# Merckx Team SC (sloping) sizing help needed... pls help...



## Deda (Mar 12, 2005)

I am wondering if a Merckx Team SC sloping frame that is 48cm(c-c) seat tube and 54cm(c-c) effective top-tube will fit a guy that is 5''10' and has an inseam of around 31.5' well?


----------



## C-40 (Feb 4, 2004)

*55cm TT*

http://www.competitivecyclist.com/za/CCY?PAGE=BRAND_GEOMETRY&BRAND.ID=13

This size should be quite close, but I suspect your cycling inseam is more than 80cm, if not, you've got short legs and a long torso. Check out the Colorado cyclist website for one method of measuring cycling inseam. Be sure to apply saddle like pressure, with no bulky clothing in the way.

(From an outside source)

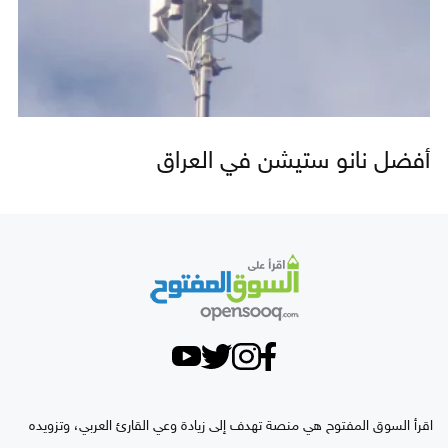
أفضل نانو ستيشن في العراق
اقرأ السوق المفتوح هي منصة تهدف إلى زيادة وعي القارئ العربي، وتزويده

www.coloradocyclist.com/bikefit


----------



## Deda (Mar 12, 2005)

*hmm*

just did a measurement... actually, I am 176cm in height and my inseam is 82cm... anyway, i believe that it is 54cm eff top tube as stated from the merckx website.. the distributor that i called up also said its 54cm...


----------



## C-40 (Feb 4, 2004)

*wrong...*

The TT length is clearly 55cm, the c-c frame size is equivalent to a 54cm.

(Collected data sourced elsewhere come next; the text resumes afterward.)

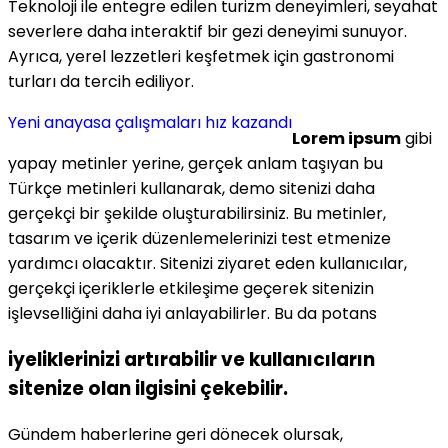
Teknoloji ile entegre edilen turizm deneyimleri, seyahat
severlere daha interaktif bir gezi deneyimi sunuyor.
Ayrıca, yerel lezzetleri keşfetmek için gastronomi
turları da tercih ediliyor.
Yeni anayasa çalışmaları hız kazandı
Lorem ipsum
gibi
yapay metinler yerine, gerçek anlam taşıyan bu
Türkçe metinleri kullanarak, demo sitenizi daha
gerçekçi bir şekilde oluşturabilirsiniz. Bu metinler,
tasarım ve içerik düzenlemelerinizi test etmenize
yardımcı olacaktır. Sitenizi ziyaret eden kullanıcılar,
gerçekçi içeriklerle etkileşime geçerek sitenizin
işlevselliğini daha iyi anlayabilirler. Bu da potans
iyeliklerinizi artırabilir ve kullanıcıların
sitenize olan ilgisini çekebilir.
Gündem haberlerine geri dönecek olursak,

https://www.eddymerckx.be/bike/technical.jpg

82cm is still on the short legged side. The 48 sloping would be plenty tall, but not any too long.

Interestingly, the 45cm actually has a 1mm longer reach than the larger 48cm, due to the difference in the seat tube angle. Reach is the TT length minus the setback. Either of these frame would require the same length stem.

Ultimately, the decision between these two should be based on saddle height and handlebar height. The head tube is a lot taller on the 48cm. My inseam is 1cm more than yours (but I'm 7cm shorter) , I have a 71cm saddle height and the 48cm would be a bit too tall for me.


----------



## j-son (Jul 16, 2002)

my 48cm sloping team sc has a 55 cm toptube, and a setback of 15.8. i'm 5-9.5 with short stubby legs and a longish torso. i could ride either the 45 or the 48. i chose the 48 because of it's longer headtube. i use a 120mm 84 degree stem.


----------



## Mosovich (Feb 3, 2004)

*Can you post us a pic of your ride..*

I'm looking at a sloping Merckx, but haven't seen one. Thanks!


----------



## j-son (Jul 16, 2002)

sorry for the crappy photo ... best i've got available:


----------



## Mosovich (Feb 3, 2004)

*Headtube length?*

What's your head tube length?

Thanks!


----------